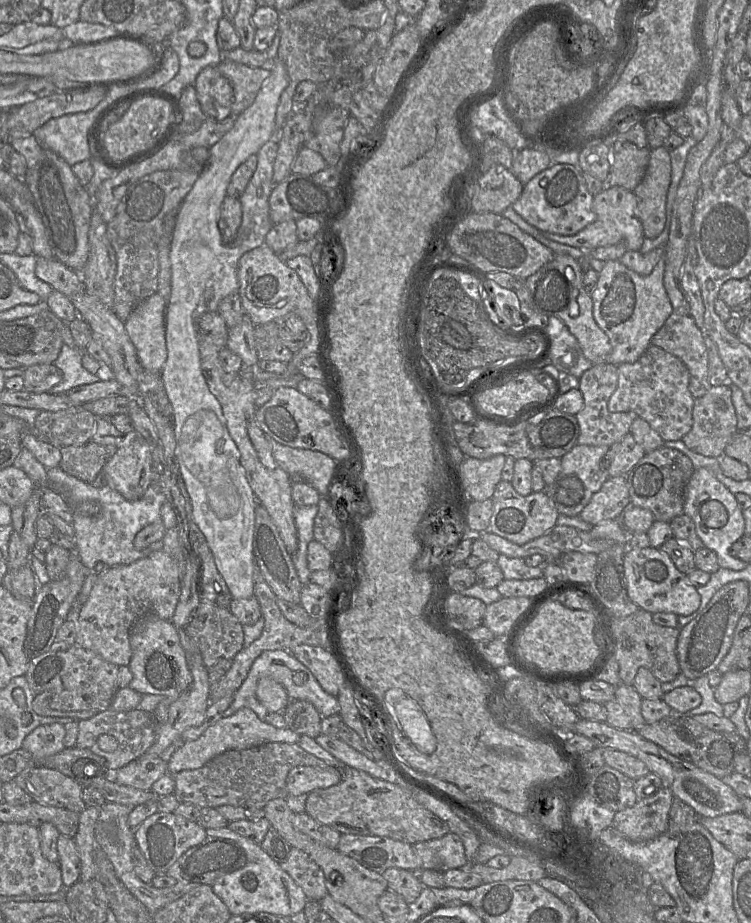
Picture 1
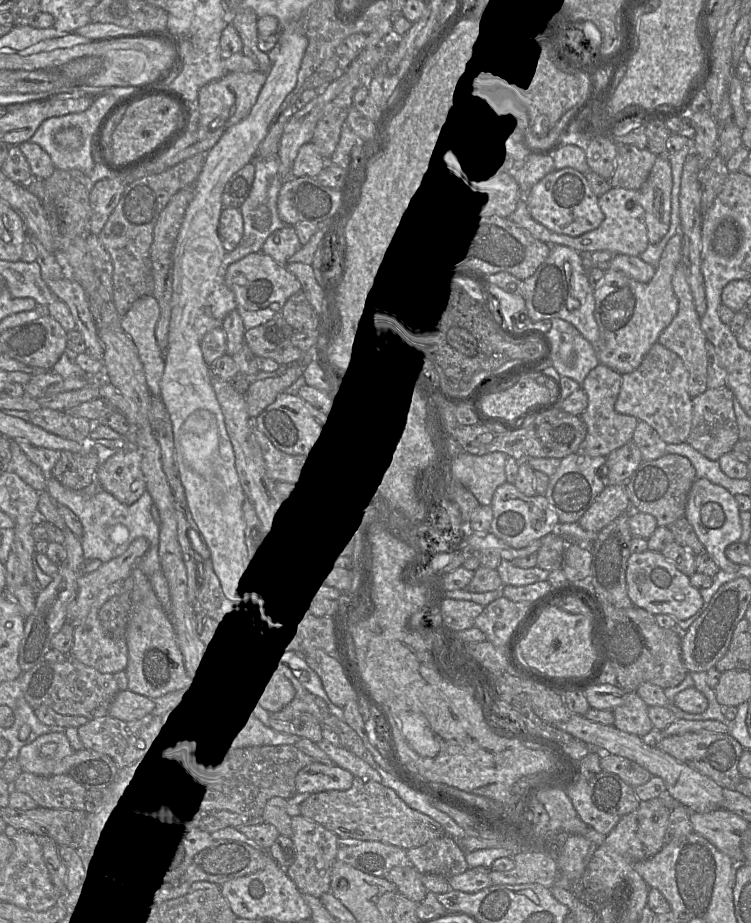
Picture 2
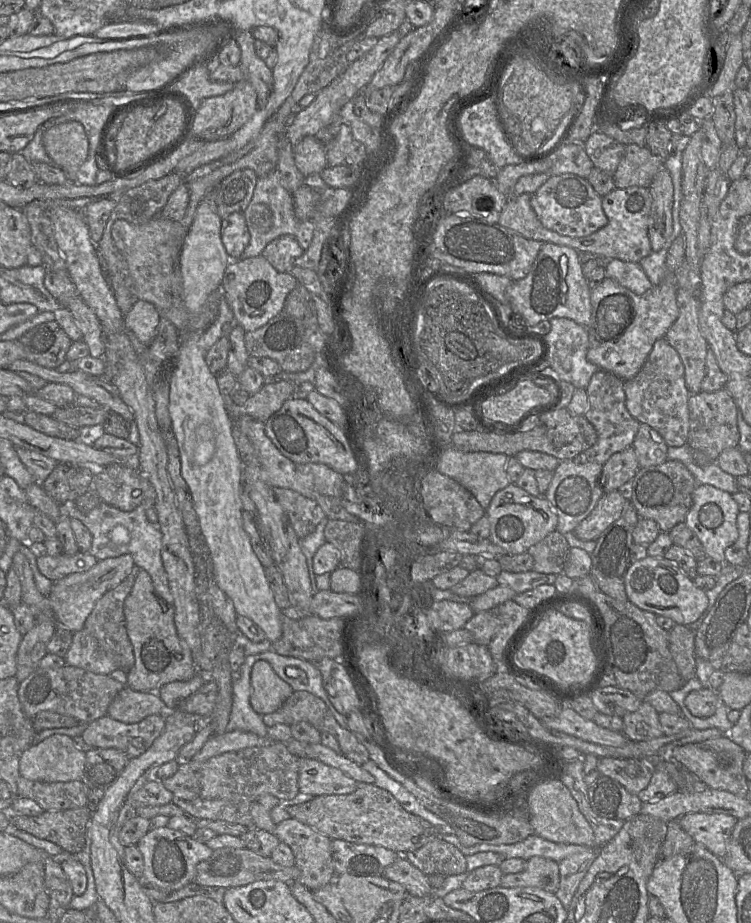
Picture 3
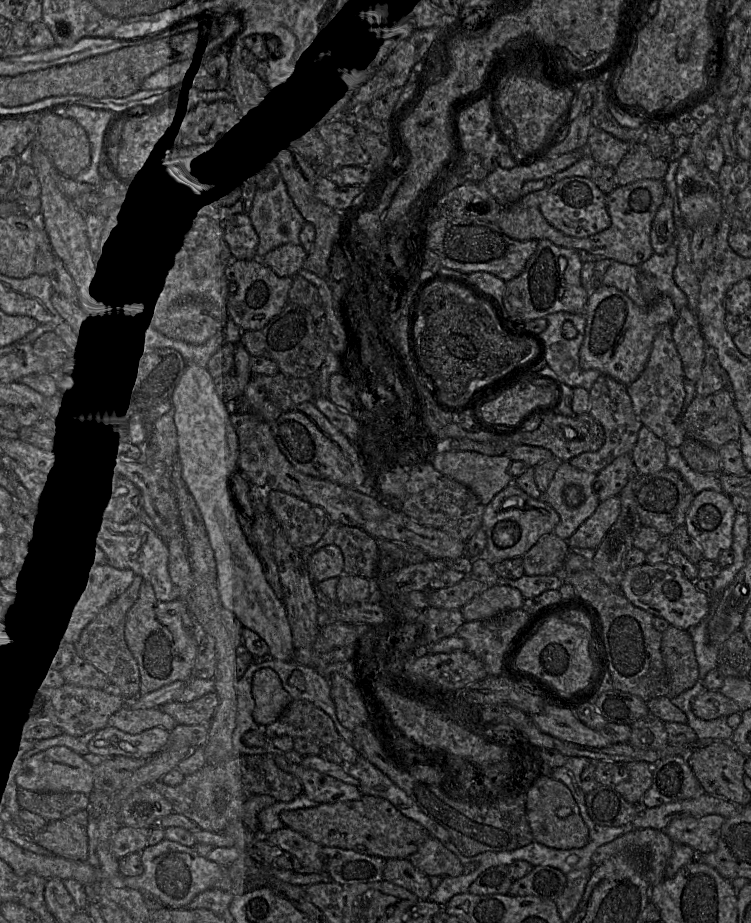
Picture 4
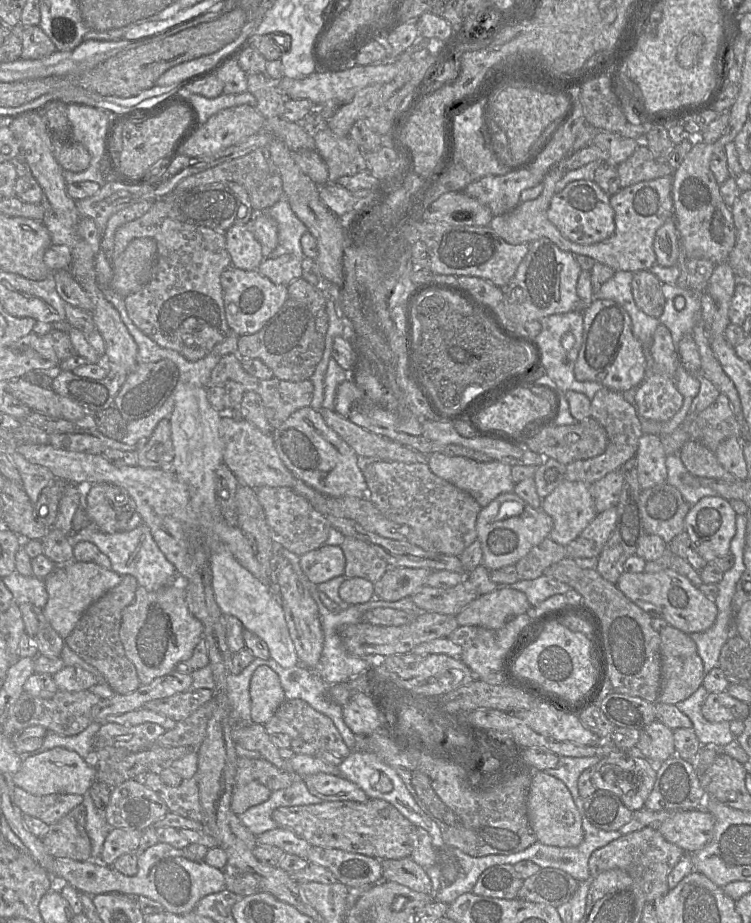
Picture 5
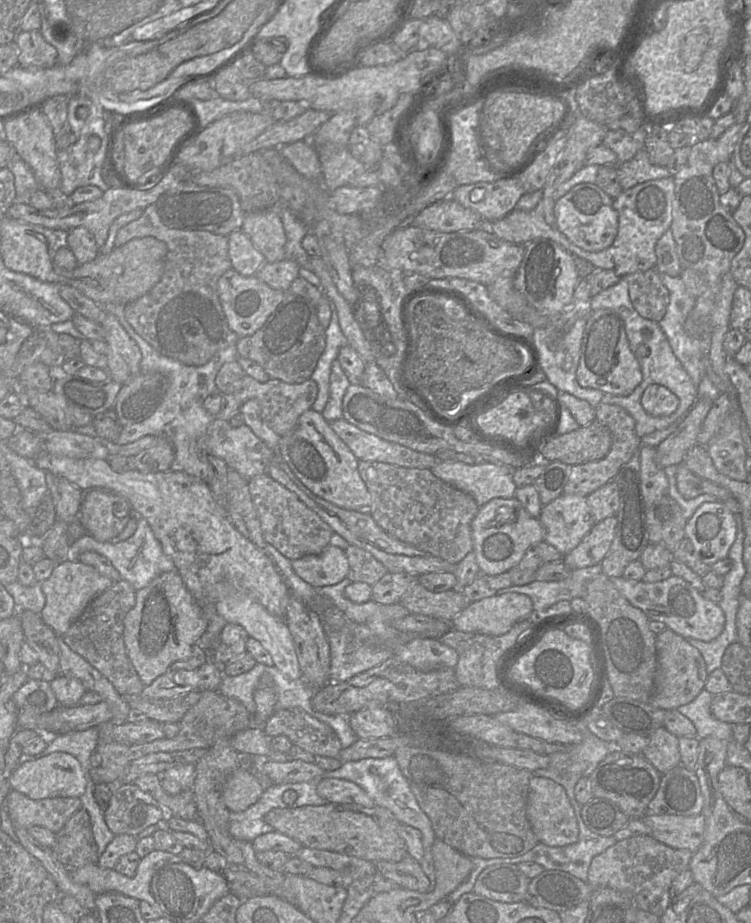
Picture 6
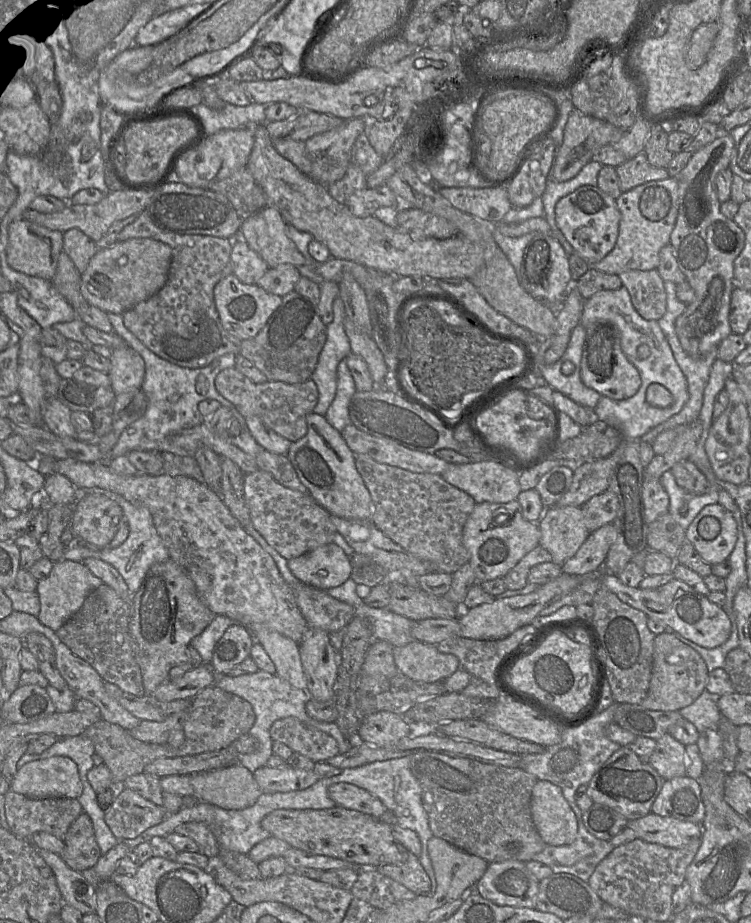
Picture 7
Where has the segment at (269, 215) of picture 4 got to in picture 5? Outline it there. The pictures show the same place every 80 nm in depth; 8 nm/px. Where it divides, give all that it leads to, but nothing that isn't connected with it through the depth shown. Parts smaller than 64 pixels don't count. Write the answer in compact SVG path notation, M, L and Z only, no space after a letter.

§ WHAT IS REQUIRED: Repeat the material above in full and exactly, omitting the pictures.

§ RESPONSE TO THE TASK:
Picture 1
Picture 2
Picture 3
Picture 4
Picture 5
Picture 6
Picture 7
Where has the segment at (269, 215) of picture 4 got to in picture 5? Outline it there. The pictures show the same place every 80 nm in depth; 8 nm/px. Where it divides, give all that it leads to, but nothing that isn't connected with it through the depth shown. Parts smaller than 64 pixels don't count. Write the answer in compact SVG path notation, M, L and Z only, no space after a letter.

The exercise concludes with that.